Do this: Rewrite the stretch from the start of the data through the line containing "filmic rgb: black relative exposure -16", substituting "log" for every "history" and leaving everything else as it is.

═══ Entries shown

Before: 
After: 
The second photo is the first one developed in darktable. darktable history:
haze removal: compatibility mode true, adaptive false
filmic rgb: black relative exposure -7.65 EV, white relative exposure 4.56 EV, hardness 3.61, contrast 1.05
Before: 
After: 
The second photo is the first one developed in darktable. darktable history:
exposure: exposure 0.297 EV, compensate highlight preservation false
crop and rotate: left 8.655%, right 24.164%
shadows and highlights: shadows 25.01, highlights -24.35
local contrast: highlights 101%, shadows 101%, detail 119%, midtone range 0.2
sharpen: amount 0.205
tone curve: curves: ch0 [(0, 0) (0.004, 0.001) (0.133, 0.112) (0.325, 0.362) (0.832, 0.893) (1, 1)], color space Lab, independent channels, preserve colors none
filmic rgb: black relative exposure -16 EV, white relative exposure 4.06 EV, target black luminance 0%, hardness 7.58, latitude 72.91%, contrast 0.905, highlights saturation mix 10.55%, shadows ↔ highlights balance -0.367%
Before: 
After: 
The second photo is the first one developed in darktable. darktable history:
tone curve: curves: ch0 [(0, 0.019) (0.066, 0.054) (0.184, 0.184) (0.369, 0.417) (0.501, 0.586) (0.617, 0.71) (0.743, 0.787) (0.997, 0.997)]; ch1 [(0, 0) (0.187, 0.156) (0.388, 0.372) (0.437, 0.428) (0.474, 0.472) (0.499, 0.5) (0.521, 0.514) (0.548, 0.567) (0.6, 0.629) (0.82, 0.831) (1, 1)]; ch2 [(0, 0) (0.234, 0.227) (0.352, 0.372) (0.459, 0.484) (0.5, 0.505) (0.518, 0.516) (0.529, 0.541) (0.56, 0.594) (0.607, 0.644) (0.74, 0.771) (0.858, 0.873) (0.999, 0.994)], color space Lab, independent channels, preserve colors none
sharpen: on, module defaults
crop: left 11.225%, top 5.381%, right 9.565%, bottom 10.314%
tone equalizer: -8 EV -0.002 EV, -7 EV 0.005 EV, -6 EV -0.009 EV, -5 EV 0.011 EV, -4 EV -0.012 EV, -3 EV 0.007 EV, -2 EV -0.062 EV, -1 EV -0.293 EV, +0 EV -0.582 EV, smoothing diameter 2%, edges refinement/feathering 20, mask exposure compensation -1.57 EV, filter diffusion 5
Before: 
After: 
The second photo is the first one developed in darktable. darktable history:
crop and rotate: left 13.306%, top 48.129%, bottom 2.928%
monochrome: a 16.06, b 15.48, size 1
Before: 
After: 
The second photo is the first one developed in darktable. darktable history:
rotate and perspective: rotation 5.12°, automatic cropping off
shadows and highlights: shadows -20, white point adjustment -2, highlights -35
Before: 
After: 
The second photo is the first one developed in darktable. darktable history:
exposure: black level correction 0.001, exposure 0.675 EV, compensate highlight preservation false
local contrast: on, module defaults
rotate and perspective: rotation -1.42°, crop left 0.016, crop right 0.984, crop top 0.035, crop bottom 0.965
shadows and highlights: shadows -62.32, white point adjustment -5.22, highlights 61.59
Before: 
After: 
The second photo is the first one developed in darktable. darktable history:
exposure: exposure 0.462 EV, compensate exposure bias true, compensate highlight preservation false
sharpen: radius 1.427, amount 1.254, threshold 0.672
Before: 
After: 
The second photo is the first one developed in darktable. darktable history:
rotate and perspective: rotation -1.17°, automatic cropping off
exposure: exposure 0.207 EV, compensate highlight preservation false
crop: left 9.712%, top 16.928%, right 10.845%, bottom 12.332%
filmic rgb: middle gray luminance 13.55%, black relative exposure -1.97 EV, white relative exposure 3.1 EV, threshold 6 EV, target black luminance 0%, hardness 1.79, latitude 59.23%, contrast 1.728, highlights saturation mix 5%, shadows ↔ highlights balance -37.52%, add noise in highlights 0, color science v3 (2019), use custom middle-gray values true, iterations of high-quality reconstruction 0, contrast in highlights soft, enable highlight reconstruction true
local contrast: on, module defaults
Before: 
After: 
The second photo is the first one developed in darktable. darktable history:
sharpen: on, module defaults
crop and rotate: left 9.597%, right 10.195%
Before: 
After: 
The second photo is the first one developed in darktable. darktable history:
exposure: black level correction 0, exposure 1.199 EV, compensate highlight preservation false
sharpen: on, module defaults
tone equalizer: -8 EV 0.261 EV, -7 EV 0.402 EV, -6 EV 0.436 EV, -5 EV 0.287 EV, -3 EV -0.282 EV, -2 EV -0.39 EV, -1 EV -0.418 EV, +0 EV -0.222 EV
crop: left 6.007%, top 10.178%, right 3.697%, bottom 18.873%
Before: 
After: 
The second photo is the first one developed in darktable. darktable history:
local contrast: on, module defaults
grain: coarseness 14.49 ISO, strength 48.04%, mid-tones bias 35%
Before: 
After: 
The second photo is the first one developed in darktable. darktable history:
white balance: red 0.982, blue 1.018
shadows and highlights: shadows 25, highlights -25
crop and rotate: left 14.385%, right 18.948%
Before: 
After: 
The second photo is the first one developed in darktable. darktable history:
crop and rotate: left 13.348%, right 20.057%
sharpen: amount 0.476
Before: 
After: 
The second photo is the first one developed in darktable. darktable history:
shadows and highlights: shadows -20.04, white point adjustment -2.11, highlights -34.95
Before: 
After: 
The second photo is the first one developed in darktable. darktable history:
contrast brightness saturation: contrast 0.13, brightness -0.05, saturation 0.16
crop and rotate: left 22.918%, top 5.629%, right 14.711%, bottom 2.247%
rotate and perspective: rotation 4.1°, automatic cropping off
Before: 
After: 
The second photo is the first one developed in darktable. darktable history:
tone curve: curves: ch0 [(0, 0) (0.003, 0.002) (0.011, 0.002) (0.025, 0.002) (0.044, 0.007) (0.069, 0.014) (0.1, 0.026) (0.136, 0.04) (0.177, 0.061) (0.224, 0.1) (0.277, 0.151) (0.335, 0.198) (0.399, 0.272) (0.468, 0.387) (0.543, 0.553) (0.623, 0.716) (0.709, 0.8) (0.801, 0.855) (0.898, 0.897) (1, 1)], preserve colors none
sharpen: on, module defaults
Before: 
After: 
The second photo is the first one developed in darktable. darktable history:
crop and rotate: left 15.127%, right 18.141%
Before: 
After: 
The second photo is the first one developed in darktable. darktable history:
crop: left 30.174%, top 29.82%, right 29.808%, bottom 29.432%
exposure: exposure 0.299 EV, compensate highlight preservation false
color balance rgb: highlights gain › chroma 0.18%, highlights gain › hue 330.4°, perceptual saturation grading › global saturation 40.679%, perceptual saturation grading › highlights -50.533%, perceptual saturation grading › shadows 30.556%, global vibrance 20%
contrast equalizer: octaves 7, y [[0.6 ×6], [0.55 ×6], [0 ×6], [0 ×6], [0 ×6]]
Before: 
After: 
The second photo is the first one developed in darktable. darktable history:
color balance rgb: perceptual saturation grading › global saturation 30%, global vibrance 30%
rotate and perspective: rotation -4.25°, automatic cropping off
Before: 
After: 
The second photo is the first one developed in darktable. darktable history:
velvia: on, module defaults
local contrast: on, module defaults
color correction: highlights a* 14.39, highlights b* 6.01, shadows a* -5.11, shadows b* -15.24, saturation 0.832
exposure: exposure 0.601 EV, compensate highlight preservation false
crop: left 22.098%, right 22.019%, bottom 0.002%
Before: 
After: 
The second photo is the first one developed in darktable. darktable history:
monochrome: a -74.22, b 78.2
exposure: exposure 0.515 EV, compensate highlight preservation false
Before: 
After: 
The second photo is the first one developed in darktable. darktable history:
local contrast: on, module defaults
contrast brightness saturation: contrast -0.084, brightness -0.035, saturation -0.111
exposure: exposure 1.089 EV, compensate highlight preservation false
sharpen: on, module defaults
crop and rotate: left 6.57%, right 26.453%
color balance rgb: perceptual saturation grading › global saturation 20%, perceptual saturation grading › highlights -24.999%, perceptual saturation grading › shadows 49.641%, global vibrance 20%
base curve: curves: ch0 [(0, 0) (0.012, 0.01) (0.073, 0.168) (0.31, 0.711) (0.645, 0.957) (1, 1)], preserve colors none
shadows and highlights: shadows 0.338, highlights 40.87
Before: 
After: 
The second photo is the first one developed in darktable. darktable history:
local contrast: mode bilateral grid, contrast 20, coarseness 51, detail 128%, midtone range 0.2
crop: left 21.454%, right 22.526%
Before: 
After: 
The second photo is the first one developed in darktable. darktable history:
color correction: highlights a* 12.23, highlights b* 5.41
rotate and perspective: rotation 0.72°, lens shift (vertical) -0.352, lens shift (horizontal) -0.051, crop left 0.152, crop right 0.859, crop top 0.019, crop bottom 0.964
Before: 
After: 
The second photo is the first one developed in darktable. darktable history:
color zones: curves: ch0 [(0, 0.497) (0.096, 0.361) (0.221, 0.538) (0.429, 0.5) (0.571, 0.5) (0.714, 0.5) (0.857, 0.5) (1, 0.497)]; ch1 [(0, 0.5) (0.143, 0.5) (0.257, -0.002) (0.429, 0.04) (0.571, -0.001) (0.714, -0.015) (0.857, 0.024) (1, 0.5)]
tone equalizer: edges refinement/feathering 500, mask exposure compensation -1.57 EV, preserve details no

══════

Reply:
Before: 
After: 
The second photo is the first one developed in darktable. darktable log:
haze removal: compatibility mode true, adaptive false
filmic rgb: black relative exposure -7.65 EV, white relative exposure 4.56 EV, hardness 3.61, contrast 1.05
Before: 
After: 
The second photo is the first one developed in darktable. darktable log:
exposure: exposure 0.297 EV, compensate highlight preservation false
crop and rotate: left 8.655%, right 24.164%
shadows and highlights: shadows 25.01, highlights -24.35
local contrast: highlights 101%, shadows 101%, detail 119%, midtone range 0.2
sharpen: amount 0.205
tone curve: curves: ch0 [(0, 0) (0.004, 0.001) (0.133, 0.112) (0.325, 0.362) (0.832, 0.893) (1, 1)], color space Lab, independent channels, preserve colors none
filmic rgb: black relative exposure -16 EV, white relative exposure 4.06 EV, target black luminance 0%, hardness 7.58, latitude 72.91%, contrast 0.905, highlights saturation mix 10.55%, shadows ↔ highlights balance -0.367%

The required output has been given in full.